• **Your instructions**
How many lines in the records below contain "salvation"? Reply with the number only.

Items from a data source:
[Start of Attachment]
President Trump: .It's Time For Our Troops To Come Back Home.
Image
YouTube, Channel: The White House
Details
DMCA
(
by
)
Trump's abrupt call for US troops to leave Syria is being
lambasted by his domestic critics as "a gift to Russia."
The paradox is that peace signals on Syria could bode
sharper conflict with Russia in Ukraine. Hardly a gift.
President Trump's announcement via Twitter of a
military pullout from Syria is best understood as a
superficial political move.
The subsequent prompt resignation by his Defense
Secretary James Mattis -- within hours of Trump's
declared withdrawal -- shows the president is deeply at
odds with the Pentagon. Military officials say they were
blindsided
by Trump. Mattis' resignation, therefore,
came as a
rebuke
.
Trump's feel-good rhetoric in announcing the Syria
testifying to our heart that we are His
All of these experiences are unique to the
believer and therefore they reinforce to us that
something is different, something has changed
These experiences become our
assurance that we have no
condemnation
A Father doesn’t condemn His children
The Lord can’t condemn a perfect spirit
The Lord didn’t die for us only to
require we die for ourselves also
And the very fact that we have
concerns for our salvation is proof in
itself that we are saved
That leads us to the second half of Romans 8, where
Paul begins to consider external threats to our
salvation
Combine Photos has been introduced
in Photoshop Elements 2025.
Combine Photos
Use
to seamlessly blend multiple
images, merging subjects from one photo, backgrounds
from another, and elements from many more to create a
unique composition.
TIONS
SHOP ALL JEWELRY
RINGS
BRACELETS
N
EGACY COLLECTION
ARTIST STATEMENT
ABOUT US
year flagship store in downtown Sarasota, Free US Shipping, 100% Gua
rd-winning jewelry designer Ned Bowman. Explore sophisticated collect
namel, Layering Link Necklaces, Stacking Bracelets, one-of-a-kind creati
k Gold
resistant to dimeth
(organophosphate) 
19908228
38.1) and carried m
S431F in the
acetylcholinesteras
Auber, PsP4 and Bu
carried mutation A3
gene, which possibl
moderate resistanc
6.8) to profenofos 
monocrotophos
[End of Attachment]
• **Your solution**
2